## 页面摘录
▬▬▬▬▬▬▬▬▬▬

可选地,也可以将经过多次挖掘扩充后的种子文件再迁移到原始的待构建知识库中,而由于扩充后的种子文件与原始的待构建知识库之间存储重复的数据,因此,还可以在将种子文件中的数据迁移到原始的待构建知识库中之后,对待构建知识库中的重复数据进行清除,从而得到本发明实施例构建的高质量的知识库。
这样,本发明实施例通过从待构建知识库中获取已有的标准问,以及与标准问关联的预设数量(数量较少)的第一扩展问,并将获取的数据存储在预设文件中;然后,利用预设文件中的标准问以及标准问下少量的第一扩展问,来从待挖掘语料库中挖掘能够在语义上命中预设文件中标准问的第二扩展问,并将挖掘到的第二扩展问从待挖掘语料库转移到预设文件中,并与相应的标准问相关联,提升了挖掘到的第二扩展问的准确率(即第二扩展问命中的标准问的准确率较高);
此外,在迭代挖掘过程中,则无需在每次挖掘时,都从待构建知识库中获取标准问以及与之关联的第一扩展问,而是直接使用扩充后的预设文件中的标准问以及与之关联的第一扩展问即可,避免了对待构建知识库中的数据的重复获取,降低了数据处理量;
另外,由于本实施例中每次迭代挖掘时使用的都是预设文件中相同的多个标准问,且各个标准问原本相关联的第一扩展问的数量又是相同的,从而可以较为均衡的对每个标准问都挖掘出更多的第二扩展问,使得各个标准问之间被挖掘到第二扩展问的概率是相近的,不会存在某个标准问被挖掘到很多个第二扩展问,而某个标准问没有被挖掘到第二扩展问的问题,使得最后扩充的预设文件中不同标准问下的扩展问的数量是均衡的。
在详细阐述本发明的后续各个实施例时,为了便于读者理解,都以图1实施例包括种子文件为例进行说明,但是,需要注意的是,在后续实施例中,即便不包括种子文件,下述实施例同样可以实现。

▬▬▬▬▬▬▬▬▬▬

## 记录信息
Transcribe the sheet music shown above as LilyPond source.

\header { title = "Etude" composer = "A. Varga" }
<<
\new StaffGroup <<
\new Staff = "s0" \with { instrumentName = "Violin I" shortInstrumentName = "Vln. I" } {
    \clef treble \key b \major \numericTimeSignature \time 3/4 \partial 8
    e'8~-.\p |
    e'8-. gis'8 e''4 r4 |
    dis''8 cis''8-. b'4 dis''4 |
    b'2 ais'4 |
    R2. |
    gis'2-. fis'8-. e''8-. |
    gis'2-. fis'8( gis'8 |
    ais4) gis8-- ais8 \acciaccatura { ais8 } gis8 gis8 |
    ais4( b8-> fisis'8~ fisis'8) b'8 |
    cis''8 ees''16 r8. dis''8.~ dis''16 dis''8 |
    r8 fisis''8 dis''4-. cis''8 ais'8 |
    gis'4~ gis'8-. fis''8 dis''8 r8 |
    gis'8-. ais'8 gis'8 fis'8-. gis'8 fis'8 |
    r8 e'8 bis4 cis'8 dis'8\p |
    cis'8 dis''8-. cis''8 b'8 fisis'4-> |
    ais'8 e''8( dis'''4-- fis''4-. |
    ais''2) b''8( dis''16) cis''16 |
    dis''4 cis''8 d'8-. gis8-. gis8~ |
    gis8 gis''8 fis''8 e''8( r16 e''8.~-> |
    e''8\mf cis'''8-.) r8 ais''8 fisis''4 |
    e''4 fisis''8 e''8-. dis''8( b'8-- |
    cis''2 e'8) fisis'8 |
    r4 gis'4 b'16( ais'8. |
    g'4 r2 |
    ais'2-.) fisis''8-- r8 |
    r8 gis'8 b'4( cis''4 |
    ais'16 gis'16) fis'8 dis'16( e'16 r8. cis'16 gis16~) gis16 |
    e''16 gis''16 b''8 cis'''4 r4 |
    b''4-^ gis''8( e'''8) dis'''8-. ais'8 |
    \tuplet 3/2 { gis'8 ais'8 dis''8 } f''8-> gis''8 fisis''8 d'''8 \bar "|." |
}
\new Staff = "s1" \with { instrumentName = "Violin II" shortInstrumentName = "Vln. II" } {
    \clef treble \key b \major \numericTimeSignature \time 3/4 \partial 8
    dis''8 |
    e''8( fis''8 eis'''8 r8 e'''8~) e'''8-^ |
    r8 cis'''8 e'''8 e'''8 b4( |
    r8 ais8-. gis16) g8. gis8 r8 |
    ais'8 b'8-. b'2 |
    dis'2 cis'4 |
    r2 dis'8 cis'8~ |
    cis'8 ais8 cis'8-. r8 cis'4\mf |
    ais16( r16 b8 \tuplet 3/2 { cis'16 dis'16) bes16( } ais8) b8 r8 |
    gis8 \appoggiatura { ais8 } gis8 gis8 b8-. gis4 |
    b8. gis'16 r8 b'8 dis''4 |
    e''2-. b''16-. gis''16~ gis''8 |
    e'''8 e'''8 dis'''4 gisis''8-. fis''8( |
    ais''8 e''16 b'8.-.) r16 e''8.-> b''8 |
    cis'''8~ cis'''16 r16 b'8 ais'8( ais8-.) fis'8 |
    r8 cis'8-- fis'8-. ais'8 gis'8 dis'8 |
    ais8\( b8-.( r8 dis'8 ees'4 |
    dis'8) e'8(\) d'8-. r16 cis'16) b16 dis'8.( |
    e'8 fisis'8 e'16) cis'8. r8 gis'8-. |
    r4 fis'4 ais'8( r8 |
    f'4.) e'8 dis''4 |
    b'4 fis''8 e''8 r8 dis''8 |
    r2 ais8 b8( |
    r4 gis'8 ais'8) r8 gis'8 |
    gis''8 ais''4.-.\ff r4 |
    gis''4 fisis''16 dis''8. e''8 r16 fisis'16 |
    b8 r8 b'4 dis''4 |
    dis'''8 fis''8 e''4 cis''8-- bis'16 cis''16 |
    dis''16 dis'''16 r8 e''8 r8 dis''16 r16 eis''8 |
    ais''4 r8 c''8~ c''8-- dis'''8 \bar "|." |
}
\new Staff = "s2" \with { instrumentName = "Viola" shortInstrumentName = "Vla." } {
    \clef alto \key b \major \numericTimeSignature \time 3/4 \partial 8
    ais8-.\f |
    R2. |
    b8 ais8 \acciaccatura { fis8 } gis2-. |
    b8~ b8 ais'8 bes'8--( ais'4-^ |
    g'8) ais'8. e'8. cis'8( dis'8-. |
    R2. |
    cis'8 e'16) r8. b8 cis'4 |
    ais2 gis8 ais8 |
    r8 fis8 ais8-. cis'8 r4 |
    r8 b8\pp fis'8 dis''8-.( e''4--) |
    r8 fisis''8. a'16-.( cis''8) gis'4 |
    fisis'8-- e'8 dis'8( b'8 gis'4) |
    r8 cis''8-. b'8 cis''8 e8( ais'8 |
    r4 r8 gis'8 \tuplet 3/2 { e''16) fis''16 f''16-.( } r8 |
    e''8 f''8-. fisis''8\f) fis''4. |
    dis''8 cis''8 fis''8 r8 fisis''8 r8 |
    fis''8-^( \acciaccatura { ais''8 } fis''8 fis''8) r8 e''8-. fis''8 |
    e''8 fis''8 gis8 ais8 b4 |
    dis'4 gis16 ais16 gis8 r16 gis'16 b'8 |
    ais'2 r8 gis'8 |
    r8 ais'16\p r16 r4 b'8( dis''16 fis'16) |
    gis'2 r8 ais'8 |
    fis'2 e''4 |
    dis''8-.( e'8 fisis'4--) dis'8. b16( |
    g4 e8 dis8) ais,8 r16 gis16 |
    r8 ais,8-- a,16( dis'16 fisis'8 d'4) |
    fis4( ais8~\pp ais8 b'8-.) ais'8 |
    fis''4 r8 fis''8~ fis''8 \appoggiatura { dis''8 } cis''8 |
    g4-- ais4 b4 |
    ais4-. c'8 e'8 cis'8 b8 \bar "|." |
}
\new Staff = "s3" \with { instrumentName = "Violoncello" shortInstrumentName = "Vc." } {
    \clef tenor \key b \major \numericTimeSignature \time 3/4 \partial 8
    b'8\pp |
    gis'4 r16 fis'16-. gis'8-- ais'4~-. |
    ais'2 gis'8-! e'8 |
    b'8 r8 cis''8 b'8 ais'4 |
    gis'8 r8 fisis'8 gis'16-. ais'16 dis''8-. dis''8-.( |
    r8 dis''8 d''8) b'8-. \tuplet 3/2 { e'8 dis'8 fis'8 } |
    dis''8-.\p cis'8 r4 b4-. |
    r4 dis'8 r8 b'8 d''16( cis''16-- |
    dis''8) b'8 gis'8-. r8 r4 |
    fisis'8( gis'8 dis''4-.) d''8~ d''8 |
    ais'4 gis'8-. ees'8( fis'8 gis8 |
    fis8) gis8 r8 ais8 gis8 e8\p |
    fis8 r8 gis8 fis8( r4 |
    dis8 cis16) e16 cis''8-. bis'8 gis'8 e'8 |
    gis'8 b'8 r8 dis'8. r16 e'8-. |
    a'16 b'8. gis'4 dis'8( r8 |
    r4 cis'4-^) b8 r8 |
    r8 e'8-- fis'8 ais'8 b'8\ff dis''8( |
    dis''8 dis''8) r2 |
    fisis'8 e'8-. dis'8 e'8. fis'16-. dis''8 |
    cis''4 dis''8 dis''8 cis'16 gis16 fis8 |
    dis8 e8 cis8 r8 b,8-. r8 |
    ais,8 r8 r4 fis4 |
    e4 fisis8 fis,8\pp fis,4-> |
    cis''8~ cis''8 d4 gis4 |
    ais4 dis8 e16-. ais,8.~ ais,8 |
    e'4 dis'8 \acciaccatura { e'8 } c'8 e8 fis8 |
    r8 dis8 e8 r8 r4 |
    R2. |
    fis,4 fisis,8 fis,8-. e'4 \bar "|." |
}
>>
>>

▬▬▬▬▬▬▬▬▬▬

## 任务要求
这段关于知识库构建的摘录提到了哪几类"问"?请全部列出。

## 参考答案
标准问、第一扩展问、第二扩展问